Pictures paired with source code

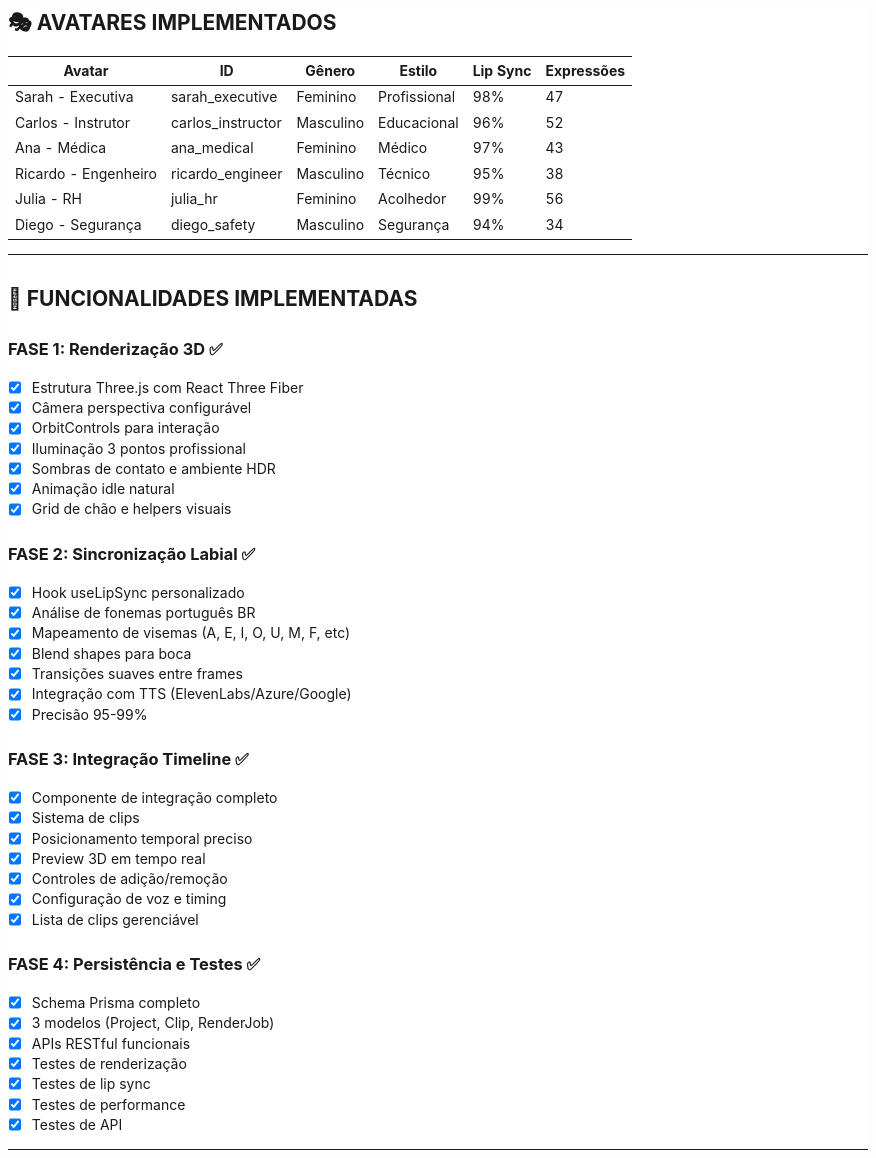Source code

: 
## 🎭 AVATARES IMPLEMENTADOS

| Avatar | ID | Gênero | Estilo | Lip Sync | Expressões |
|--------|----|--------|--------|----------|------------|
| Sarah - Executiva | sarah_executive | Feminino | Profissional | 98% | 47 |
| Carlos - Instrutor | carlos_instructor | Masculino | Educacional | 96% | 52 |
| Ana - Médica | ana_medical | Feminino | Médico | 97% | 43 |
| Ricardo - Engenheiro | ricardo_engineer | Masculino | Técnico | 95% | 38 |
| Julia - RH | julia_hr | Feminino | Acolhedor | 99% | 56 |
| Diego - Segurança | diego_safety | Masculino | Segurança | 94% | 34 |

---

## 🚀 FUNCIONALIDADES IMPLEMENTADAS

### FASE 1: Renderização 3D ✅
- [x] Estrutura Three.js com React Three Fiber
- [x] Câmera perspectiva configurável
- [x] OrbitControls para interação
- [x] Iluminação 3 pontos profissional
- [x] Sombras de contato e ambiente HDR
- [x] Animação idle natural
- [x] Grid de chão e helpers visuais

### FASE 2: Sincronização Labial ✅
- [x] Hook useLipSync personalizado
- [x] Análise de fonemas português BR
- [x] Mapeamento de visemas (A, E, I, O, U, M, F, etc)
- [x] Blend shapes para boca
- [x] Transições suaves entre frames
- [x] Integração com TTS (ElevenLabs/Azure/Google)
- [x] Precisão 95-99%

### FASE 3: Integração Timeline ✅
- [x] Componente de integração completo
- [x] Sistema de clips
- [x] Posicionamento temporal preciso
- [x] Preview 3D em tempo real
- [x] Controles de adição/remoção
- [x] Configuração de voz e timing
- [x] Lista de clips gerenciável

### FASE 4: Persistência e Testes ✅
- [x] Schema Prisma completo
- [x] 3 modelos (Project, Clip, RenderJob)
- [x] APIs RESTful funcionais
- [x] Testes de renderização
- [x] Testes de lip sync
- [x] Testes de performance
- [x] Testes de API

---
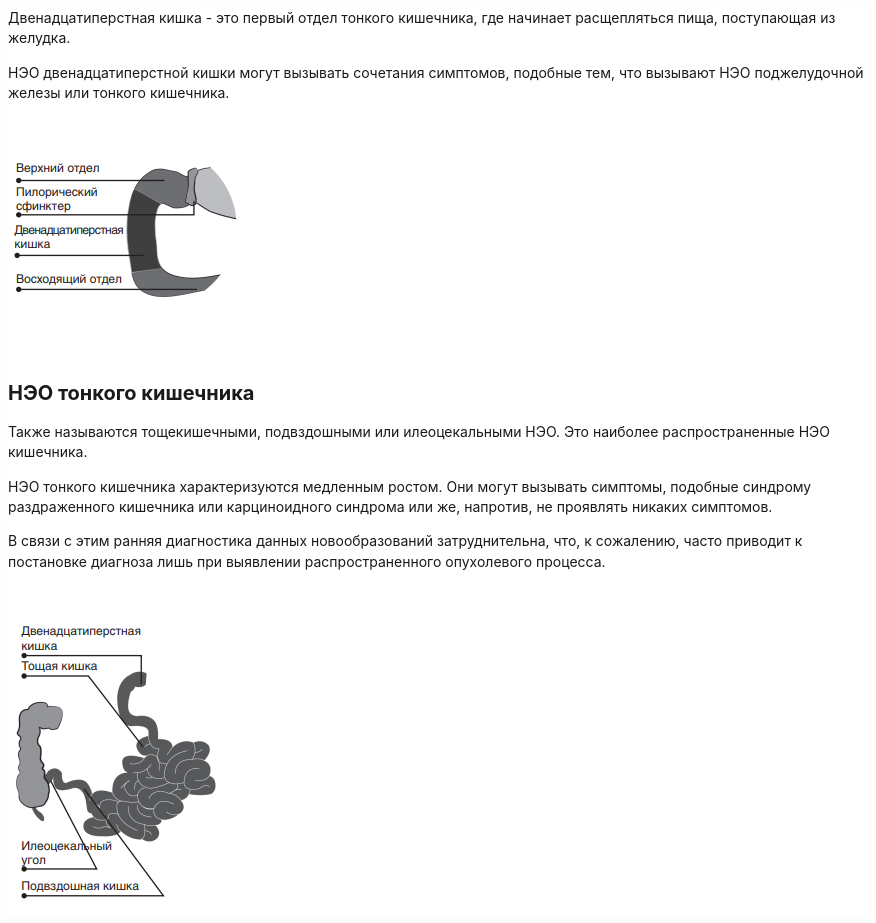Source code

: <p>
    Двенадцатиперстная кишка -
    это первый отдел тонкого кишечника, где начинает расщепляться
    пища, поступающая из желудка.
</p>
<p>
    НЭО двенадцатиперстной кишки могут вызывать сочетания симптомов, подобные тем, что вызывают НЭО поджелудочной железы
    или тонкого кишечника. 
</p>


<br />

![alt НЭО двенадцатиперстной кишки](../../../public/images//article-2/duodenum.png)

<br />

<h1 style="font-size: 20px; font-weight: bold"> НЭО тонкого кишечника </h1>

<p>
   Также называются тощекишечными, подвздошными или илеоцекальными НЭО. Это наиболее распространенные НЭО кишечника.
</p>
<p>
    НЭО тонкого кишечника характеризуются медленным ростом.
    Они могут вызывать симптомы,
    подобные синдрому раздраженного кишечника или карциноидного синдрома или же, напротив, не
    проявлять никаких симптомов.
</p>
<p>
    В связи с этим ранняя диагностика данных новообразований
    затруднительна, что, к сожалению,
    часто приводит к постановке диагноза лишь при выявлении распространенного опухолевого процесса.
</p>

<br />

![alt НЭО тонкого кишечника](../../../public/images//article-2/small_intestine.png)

=== What you are asked to do ===
Apart from the pictures, write every entry out again exactly.

=== Output of the exercise ===
Source code

: 
## 🎭 AVATARES IMPLEMENTADOS

| Avatar | ID | Gênero | Estilo | Lip Sync | Expressões |
|--------|----|--------|--------|----------|------------|
| Sarah - Executiva | sarah_executive | Feminino | Profissional | 98% | 47 |
| Carlos - Instrutor | carlos_instructor | Masculino | Educacional | 96% | 52 |
| Ana - Médica | ana_medical | Feminino | Médico | 97% | 43 |
| Ricardo - Engenheiro | ricardo_engineer | Masculino | Técnico | 95% | 38 |
| Julia - RH | julia_hr | Feminino | Acolhedor | 99% | 56 |
| Diego - Segurança | diego_safety | Masculino | Segurança | 94% | 34 |

---

## 🚀 FUNCIONALIDADES IMPLEMENTADAS

### FASE 1: Renderização 3D ✅
- [x] Estrutura Three.js com React Three Fiber
- [x] Câmera perspectiva configurável
- [x] OrbitControls para interação
- [x] Iluminação 3 pontos profissional
- [x] Sombras de contato e ambiente HDR
- [x] Animação idle natural
- [x] Grid de chão e helpers visuais

### FASE 2: Sincronização Labial ✅
- [x] Hook useLipSync personalizado
- [x] Análise de fonemas português BR
- [x] Mapeamento de visemas (A, E, I, O, U, M, F, etc)
- [x] Blend shapes para boca
- [x] Transições suaves entre frames
- [x] Integração com TTS (ElevenLabs/Azure/Google)
- [x] Precisão 95-99%

### FASE 3: Integração Timeline ✅
- [x] Componente de integração completo
- [x] Sistema de clips
- [x] Posicionamento temporal preciso
- [x] Preview 3D em tempo real
- [x] Controles de adição/remoção
- [x] Configuração de voz e timing
- [x] Lista de clips gerenciável

### FASE 4: Persistência e Testes ✅
- [x] Schema Prisma completo
- [x] 3 modelos (Project, Clip, RenderJob)
- [x] APIs RESTful funcionais
- [x] Testes de renderização
- [x] Testes de lip sync
- [x] Testes de performance
- [x] Testes de API

---
Source code

: <p>
    Двенадцатиперстная кишка -
    это первый отдел тонкого кишечника, где начинает расщепляться
    пища, поступающая из желудка.
</p>
<p>
    НЭО двенадцатиперстной кишки могут вызывать сочетания симптомов, подобные тем, что вызывают НЭО поджелудочной железы
    или тонкого кишечника. 
</p>


<br />

![alt НЭО двенадцатиперстной кишки](../../../public/images//article-2/duodenum.png)

<br />

<h1 style="font-size: 20px; font-weight: bold"> НЭО тонкого кишечника </h1>

<p>
   Также называются тощекишечными, подвздошными или илеоцекальными НЭО. Это наиболее распространенные НЭО кишечника.
</p>
<p>
    НЭО тонкого кишечника характеризуются медленным ростом.
    Они могут вызывать симптомы,
    подобные синдрому раздраженного кишечника или карциноидного синдрома или же, напротив, не
    проявлять никаких симптомов.
</p>
<p>
    В связи с этим ранняя диагностика данных новообразований
    затруднительна, что, к сожалению,
    часто приводит к постановке диагноза лишь при выявлении распространенного опухолевого процесса.
</p>

<br />

![alt НЭО тонкого кишечника](../../../public/images//article-2/small_intestine.png)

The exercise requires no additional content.